IPV induces the production of neutralizing antibodies against each poliovirus serotype; these neutralizing antibodies are recognized as conferring protection against poliomyelitis disease.³⁴

Immune Response to PEDIARIX Administered as a 3-Dose Primary Series:    In a study conducted in the United States, the immune responses to each of the antigens contained in PEDIARIX were evaluated in sera obtained 1 month after the third dose of vaccine and were compared to those following administration of US-licensed vaccines (INFANRIX and ENGERIX-B concomitantly at separate sites, and OPV [Poliovirus Vaccine Live Oral Trivalent, Lederle Laboratories]). ³⁵ Both groups received a US-licensed Haemophilus influenzae type b (Hib) vaccine (Aventis Pasteur) concomitantly at separate sites. The schedule of administration was 2, 4, and 6 months of age. One month after the third dose of PEDIARIX, vaccine response rates for each of the pertussis antigens (with the exception of FHA), geometric mean antibody concentrations for each of the pertussis antigens, and seroprotection rates for diphtheria, tetanus, hepatitis B, and the polioviruses, were shown to be non-inferior to those achieved following separately administered vaccines (see Table 1).

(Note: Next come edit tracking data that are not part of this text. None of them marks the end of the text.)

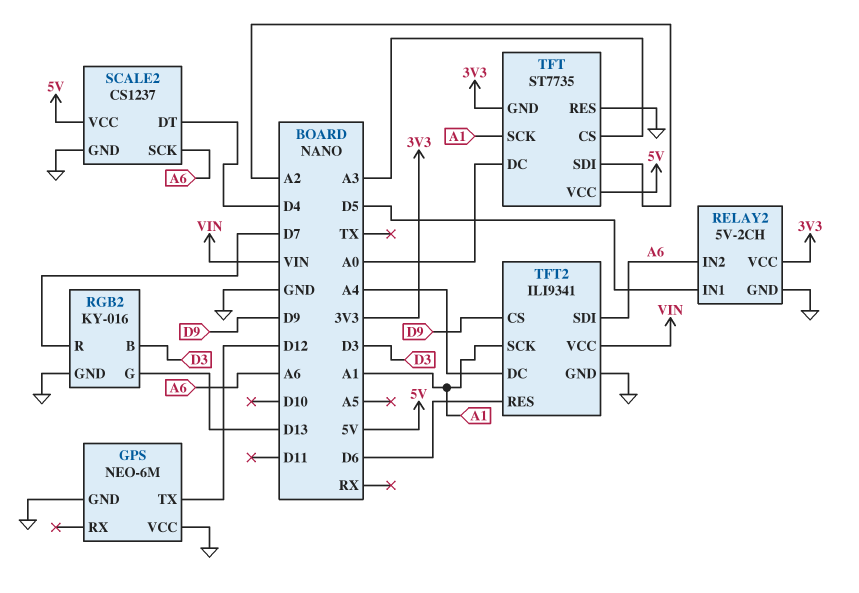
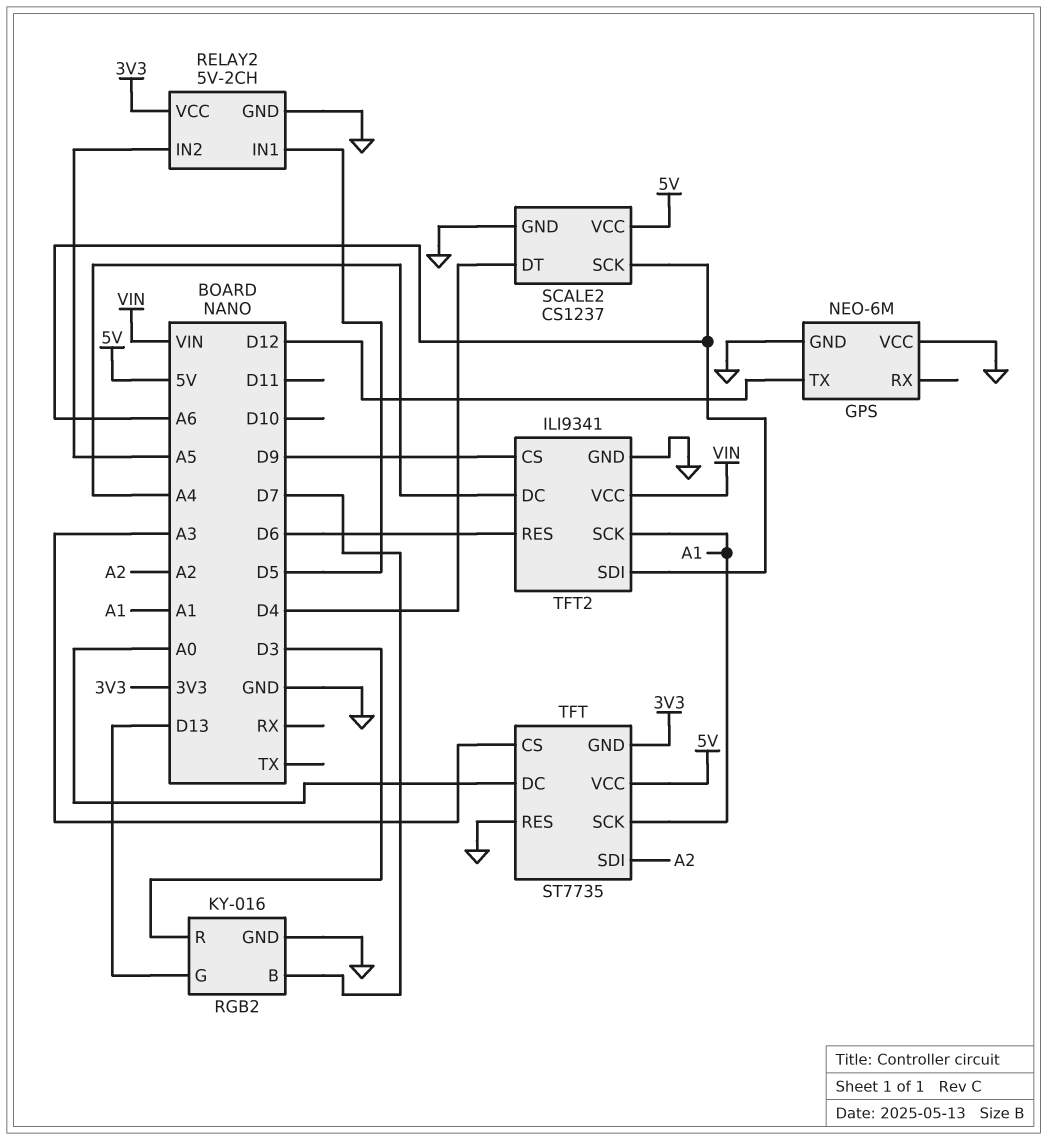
RELAY2 pin IN2: A6 -> A5
RGB2 pin B: D3 -> D7
RGB2 pin R: D7 -> D3

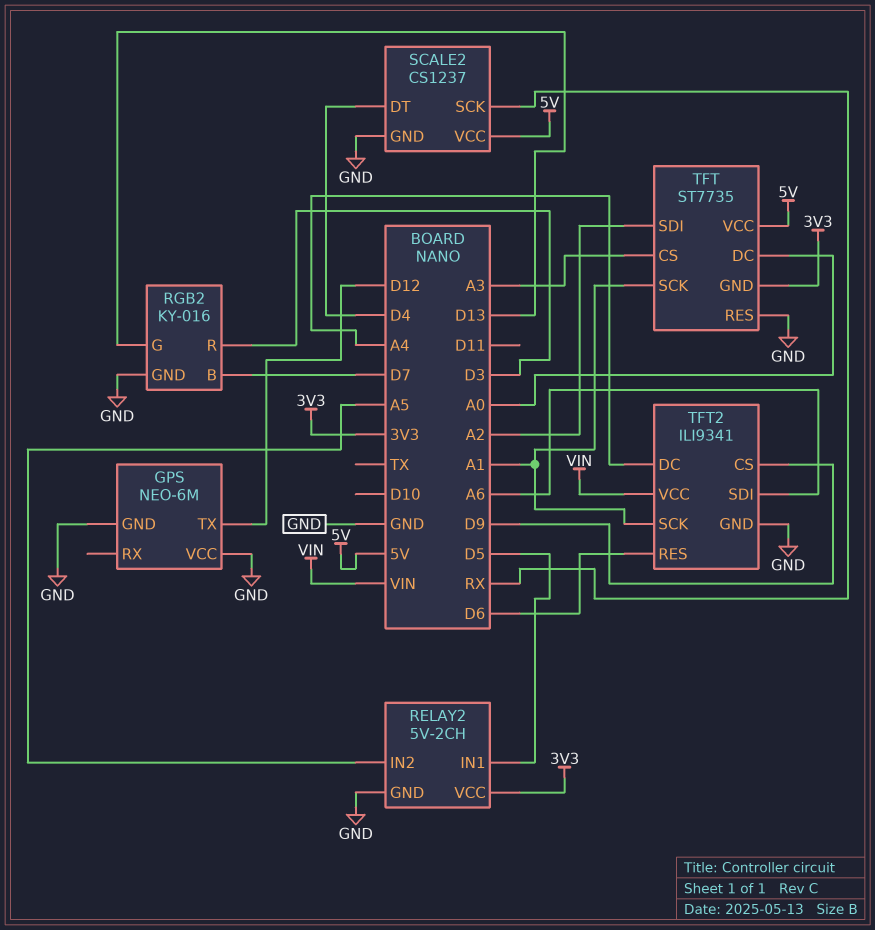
SCALE2 pin SCK: A6 -> RX

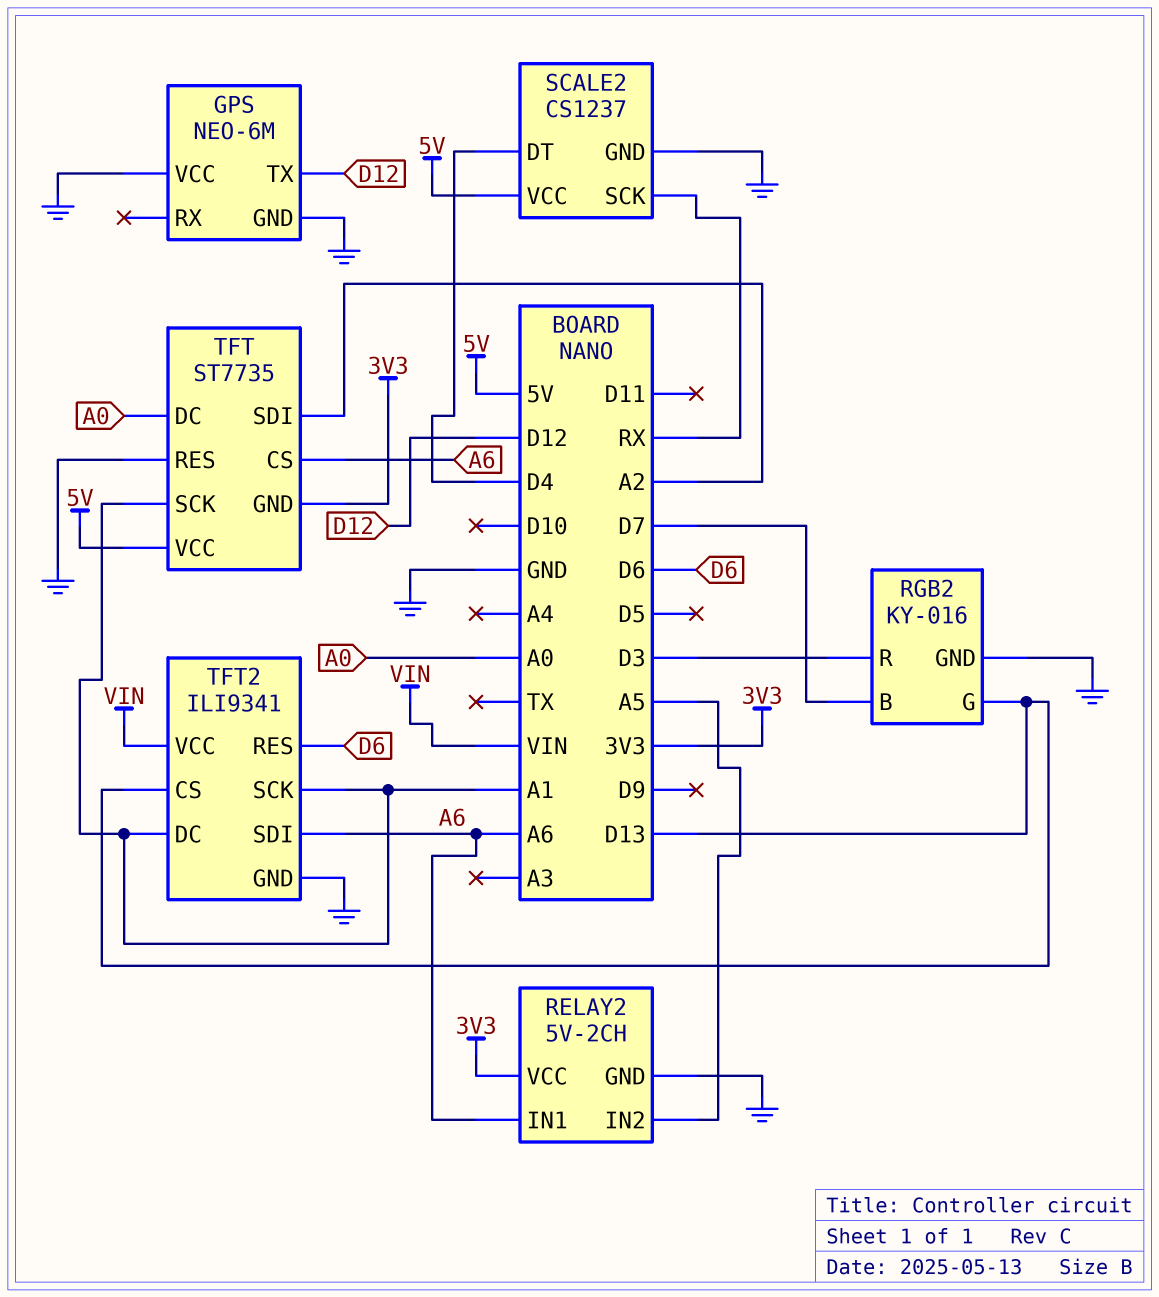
RELAY2 pin IN1: D5 -> A6
TFT pin CS: A3 -> A6
TFT2 pin CS: D9 -> D13
TFT2 pin DC: A4 -> A1

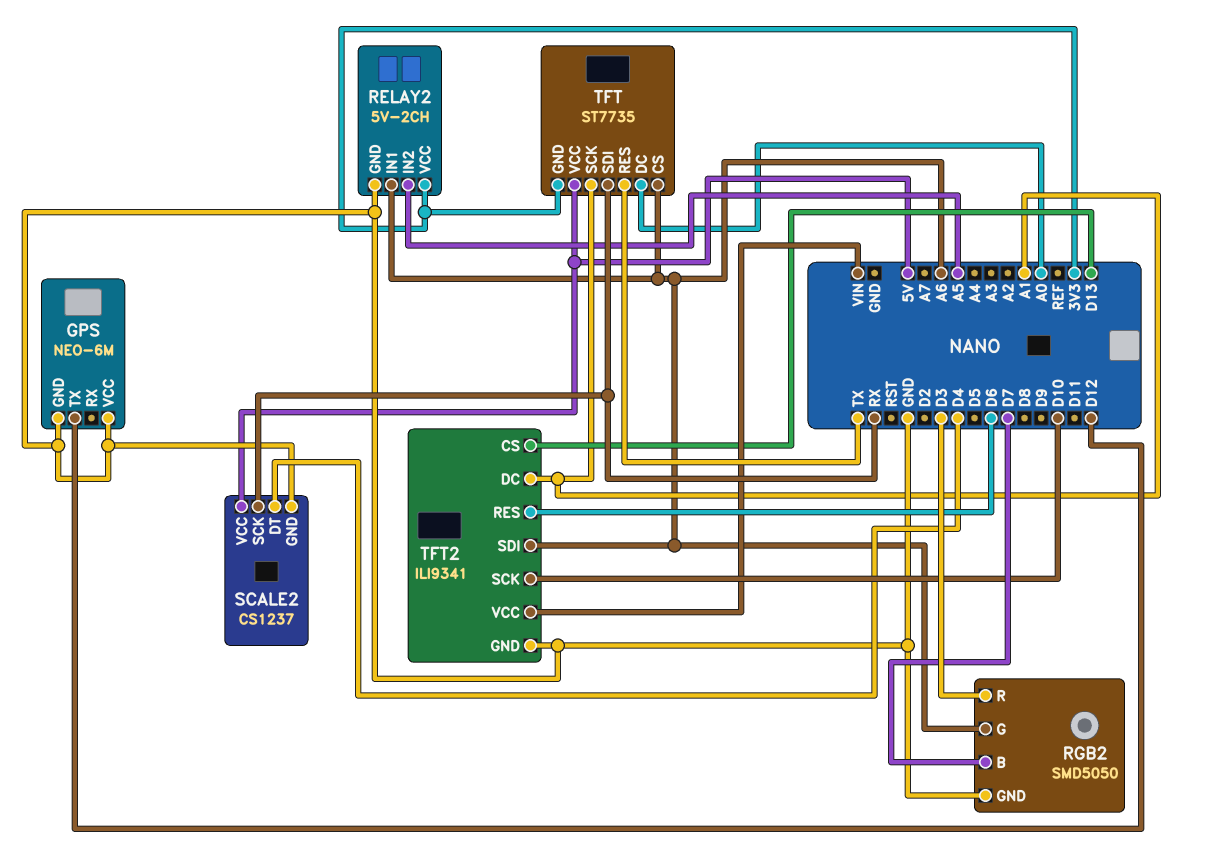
RGB2: KY-016 -> SMD5050
RGB2 pin G: D13 -> A6
TFT pin RES: GND -> TX
TFT pin SDI: A2 -> RX
TFT2 pin SCK: A1 -> D10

The vaccine response to FHA marginally exceeded the 10% limit for non-inferiority. ³⁵

Immune Response to Concomitantly Administered Vaccines:    In a clinical trial in the United States, PEDIARIX was given concomitantly, at separate sites, with Hib vaccine (Aventis Pasteur) to infants at 2, 4, and 6 months of age. ³⁵ Immunogenicity data are available in 90 infants one month after the third dose of the vaccines; 98.9% (95% CI: 94% to 100%) of infants demonstrated anti-PRP antibodies >/=0.15 mcg/mL and 94.4% (95% CI: 87.5% to 98.2%) demonstrated anti-PRP antibodies >/=1.0 mcg/mL.

Immunogenicity data are not available on the concurrent administration of PEDIARIX with pneumococcal conjugate vaccine.